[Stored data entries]

+ + + +

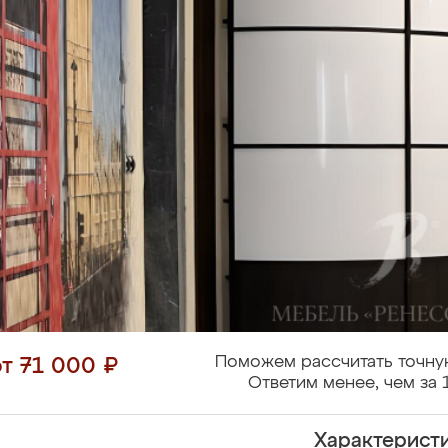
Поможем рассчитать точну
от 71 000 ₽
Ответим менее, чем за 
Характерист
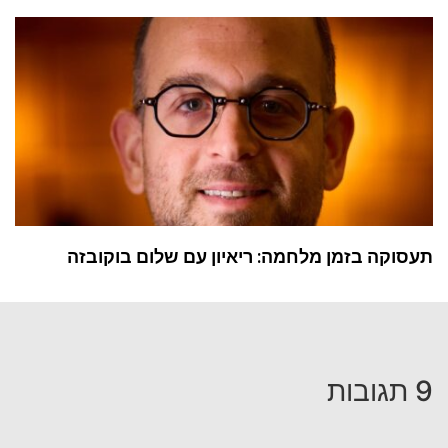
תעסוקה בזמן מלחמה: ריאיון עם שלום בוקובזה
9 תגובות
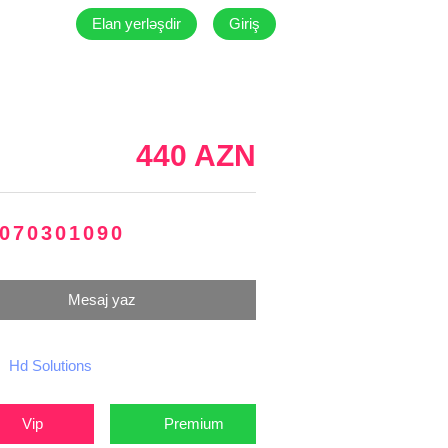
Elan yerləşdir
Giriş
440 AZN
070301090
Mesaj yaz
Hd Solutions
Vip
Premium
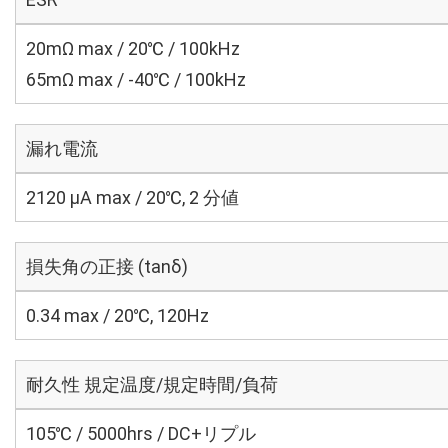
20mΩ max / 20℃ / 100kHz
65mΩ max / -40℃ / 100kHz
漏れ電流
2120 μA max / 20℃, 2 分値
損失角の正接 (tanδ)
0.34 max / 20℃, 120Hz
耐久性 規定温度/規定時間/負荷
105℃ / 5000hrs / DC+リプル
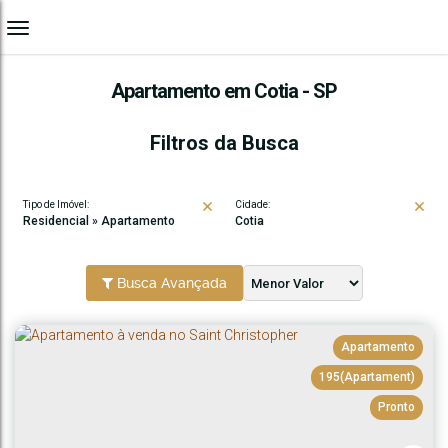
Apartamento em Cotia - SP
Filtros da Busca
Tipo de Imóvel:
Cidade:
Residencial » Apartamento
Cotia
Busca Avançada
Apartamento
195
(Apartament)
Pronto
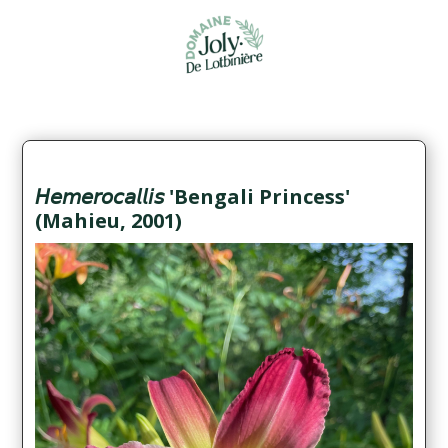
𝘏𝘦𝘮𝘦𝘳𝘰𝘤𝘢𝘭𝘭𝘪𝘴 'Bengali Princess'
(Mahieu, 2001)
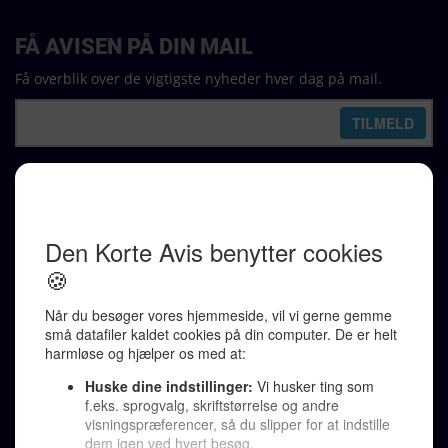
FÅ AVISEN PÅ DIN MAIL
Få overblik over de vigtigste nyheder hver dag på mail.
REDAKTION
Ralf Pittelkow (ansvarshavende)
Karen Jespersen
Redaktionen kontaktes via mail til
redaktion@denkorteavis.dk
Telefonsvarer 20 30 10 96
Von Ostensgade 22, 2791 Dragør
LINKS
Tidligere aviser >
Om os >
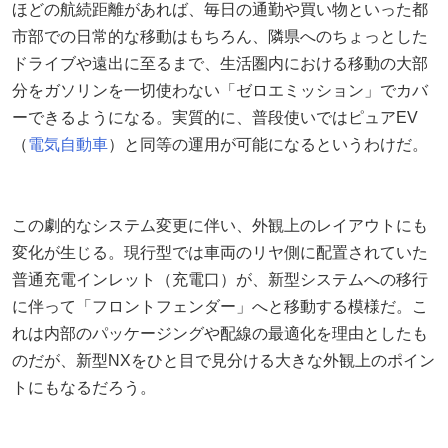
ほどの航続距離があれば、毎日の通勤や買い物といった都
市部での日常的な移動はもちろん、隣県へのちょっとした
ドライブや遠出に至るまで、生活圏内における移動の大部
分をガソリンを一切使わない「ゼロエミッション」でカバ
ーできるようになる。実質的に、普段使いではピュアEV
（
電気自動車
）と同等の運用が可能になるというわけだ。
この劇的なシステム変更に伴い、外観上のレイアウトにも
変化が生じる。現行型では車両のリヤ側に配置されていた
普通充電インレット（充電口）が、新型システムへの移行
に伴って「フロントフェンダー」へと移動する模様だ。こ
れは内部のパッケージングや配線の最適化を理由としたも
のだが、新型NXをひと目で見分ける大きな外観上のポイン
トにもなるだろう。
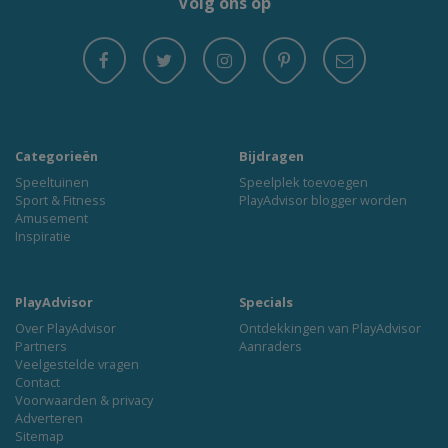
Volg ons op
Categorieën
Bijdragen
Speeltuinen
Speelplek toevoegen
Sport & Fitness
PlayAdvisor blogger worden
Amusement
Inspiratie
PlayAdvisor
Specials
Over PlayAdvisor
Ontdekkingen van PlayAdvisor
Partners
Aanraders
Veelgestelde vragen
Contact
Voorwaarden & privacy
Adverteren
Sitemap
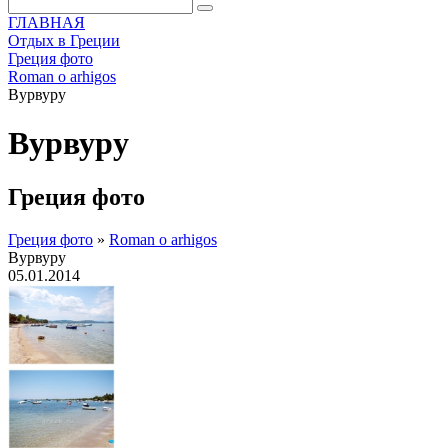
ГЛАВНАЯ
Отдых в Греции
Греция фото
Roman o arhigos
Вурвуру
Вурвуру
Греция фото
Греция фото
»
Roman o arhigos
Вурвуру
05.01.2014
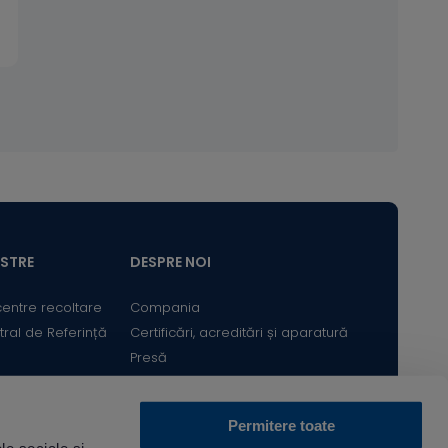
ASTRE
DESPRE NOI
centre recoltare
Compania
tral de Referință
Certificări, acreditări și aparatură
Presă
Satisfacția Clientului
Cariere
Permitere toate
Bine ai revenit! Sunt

+ + + +

### [Exercise goal]
Print every record above exactly, but no pictures.

### [The answer]
Поможем рассчитать точну
от 71 000 ₽
Ответим менее, чем за 
Характерист
תעסוקה בזמן מלחמה: ריאיון עם שלום בוקובזה
9 תגובות
Elan yerləşdir
Giriş
440 AZN
070301090
Mesaj yaz
Hd Solutions
Vip
Premium
20mΩ max / 20℃ / 100kHz
65mΩ max / -40℃ / 100kHz
漏れ電流
2120 μA max / 20℃, 2 分値
損失角の正接 (tanδ)
0.34 max / 20℃, 120Hz
耐久性 規定温度/規定時間/負荷
105℃ / 5000hrs / DC+リプル
Apartamento em Cotia - SP
Filtros da Busca
Tipo de Imóvel:
Cidade:
Residencial » Apartamento
Cotia
Busca Avançada
Apartamento
195
(Apartament)
Pronto
𝘏𝘦𝘮𝘦𝘳𝘰𝘤𝘢𝘭𝘭𝘪𝘴 'Bengali Princess'
(Mahieu, 2001)
FÅ AVISEN PÅ DIN MAIL
Få overblik over de vigtigste nyheder hver dag på mail.
REDAKTION
Ralf Pittelkow (ansvarshavende)
Karen Jespersen
Redaktionen kontaktes via mail til
redaktion@denkorteavis.dk
Telefonsvarer 20 30 10 96
Von Ostensgade 22, 2791 Dragør
LINKS
Tidligere aviser >
Om os >
ほどの航続距離があれば、毎日の通勤や買い物といった都
市部での日常的な移動はもちろん、隣県へのちょっとした
ドライブや遠出に至るまで、生活圏内における移動の大部
分をガソリンを一切使わない「ゼロエミッション」でカバ
ーできるようになる。実質的に、普段使いではピュアEV
（
電気自動車
）と同等の運用が可能になるというわけだ。
この劇的なシステム変更に伴い、外観上のレイアウトにも
変化が生じる。現行型では車両のリヤ側に配置されていた
普通充電インレット（充電口）が、新型システムへの移行
に伴って「フロントフェンダー」へと移動する模様だ。こ
れは内部のパッケージングや配線の最適化を理由としたも
のだが、新型NXをひと目で見分ける大きな外観上のポイン
トにもなるだろう。
Volg ons op
Categorieën
Bijdragen
Speeltuinen
Speelplek toevoegen
Sport & Fitness
PlayAdvisor blogger worden
Amusement
Inspiratie
PlayAdvisor
Specials
Over PlayAdvisor
Ontdekkingen van PlayAdvisor
Partners
Aanraders
Veelgestelde vragen
Contact
Voorwaarden & privacy
Adverteren
Sitemap
ГЛАВНАЯ
Отдых в Греции
Греция фото
Roman o arhigos
Вурвуру
Вурвуру
Греция фото
Греция фото
»
Roman o arhigos
Вурвуру
05.01.2014
ASTRE
DESPRE NOI
centre recoltare
Compania
tral de Referință
Certificări, acreditări și aparatură
Presă
Satisfacția Clientului
Cariere
Permitere toate
Bine ai revenit! Sunt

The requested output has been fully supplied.